Source data:
┌──
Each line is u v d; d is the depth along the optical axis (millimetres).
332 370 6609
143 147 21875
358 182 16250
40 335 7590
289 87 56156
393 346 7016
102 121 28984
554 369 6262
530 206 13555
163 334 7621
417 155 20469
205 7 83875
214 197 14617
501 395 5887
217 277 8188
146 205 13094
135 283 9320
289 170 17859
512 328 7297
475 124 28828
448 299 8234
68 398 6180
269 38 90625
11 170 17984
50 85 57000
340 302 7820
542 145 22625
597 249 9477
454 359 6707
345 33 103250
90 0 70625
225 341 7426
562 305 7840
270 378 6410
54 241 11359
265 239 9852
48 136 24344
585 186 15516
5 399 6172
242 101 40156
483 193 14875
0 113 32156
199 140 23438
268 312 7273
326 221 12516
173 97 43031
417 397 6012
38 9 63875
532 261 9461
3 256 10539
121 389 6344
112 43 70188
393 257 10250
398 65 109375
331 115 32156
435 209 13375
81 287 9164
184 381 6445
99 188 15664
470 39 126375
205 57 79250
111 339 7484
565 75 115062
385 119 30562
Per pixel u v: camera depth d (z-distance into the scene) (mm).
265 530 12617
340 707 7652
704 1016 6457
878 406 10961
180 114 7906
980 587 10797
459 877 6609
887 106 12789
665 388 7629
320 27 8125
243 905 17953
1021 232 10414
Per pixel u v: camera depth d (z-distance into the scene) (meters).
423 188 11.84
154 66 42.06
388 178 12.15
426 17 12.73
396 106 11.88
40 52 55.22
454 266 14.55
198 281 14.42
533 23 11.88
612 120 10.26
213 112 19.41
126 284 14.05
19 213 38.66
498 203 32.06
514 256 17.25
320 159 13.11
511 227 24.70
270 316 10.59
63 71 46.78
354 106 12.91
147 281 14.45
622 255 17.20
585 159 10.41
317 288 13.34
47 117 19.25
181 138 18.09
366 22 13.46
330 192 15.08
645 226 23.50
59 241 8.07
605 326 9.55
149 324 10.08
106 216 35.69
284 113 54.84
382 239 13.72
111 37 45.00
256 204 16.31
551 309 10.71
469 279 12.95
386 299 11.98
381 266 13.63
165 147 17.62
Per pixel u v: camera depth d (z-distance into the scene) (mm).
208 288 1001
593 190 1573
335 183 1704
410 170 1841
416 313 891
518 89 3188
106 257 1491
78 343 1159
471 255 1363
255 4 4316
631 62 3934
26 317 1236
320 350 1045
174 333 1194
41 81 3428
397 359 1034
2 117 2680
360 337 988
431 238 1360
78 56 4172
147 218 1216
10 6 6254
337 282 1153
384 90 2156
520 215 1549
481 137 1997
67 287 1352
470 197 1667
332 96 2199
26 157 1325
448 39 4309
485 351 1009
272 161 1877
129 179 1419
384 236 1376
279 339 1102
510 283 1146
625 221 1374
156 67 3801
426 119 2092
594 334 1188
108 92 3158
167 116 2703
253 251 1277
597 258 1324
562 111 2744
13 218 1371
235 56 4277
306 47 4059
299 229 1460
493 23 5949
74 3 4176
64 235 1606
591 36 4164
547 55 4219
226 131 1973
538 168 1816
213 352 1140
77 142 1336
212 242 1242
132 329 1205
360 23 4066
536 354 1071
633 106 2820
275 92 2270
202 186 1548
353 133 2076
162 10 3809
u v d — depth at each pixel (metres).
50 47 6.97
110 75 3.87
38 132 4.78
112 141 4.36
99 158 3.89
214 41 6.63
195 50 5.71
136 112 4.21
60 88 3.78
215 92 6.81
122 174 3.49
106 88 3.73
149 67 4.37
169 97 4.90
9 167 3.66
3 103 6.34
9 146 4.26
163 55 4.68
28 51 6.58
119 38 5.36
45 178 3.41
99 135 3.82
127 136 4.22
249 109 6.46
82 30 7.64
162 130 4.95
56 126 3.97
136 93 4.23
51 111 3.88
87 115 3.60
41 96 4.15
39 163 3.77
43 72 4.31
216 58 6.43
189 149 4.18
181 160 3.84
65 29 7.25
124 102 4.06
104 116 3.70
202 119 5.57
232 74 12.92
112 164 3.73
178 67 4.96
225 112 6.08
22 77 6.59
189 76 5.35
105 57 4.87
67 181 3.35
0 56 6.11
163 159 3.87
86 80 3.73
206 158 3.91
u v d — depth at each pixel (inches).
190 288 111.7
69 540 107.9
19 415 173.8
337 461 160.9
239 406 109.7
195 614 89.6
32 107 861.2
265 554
└──
## [DIRECTIONS FOR THIS TASK]
What is needed is a verbatim copy of every line in the records above from the one containing "289 87 56156" down to the one containing "426 17 12.73", both included, and nothing more.

## [RESPONSE TO THIS TASK]
289 87 56156
393 346 7016
102 121 28984
554 369 6262
530 206 13555
163 334 7621
417 155 20469
205 7 83875
214 197 14617
501 395 5887
217 277 8188
146 205 13094
135 283 9320
289 170 17859
512 328 7297
475 124 28828
448 299 8234
68 398 6180
269 38 90625
11 170 17984
50 85 57000
340 302 7820
542 145 22625
597 249 9477
454 359 6707
345 33 103250
90 0 70625
225 341 7426
562 305 7840
270 378 6410
54 241 11359
265 239 9852
48 136 24344
585 186 15516
5 399 6172
242 101 40156
483 193 14875
0 113 32156
199 140 23438
268 312 7273
326 221 12516
173 97 43031
417 397 6012
38 9 63875
532 261 9461
3 256 10539
121 389 6344
112 43 70188
393 257 10250
398 65 109375
331 115 32156
435 209 13375
81 287 9164
184 381 6445
99 188 15664
470 39 126375
205 57 79250
111 339 7484
565 75 115062
385 119 30562
Per pixel u v: camera depth d (z-distance into the scene) (mm).
265 530 12617
340 707 7652
704 1016 6457
878 406 10961
180 114 7906
980 587 10797
459 877 6609
887 106 12789
665 388 7629
320 27 8125
243 905 17953
1021 232 10414
Per pixel u v: camera depth d (z-distance into the scene) (meters).
423 188 11.84
154 66 42.06
388 178 12.15
426 17 12.73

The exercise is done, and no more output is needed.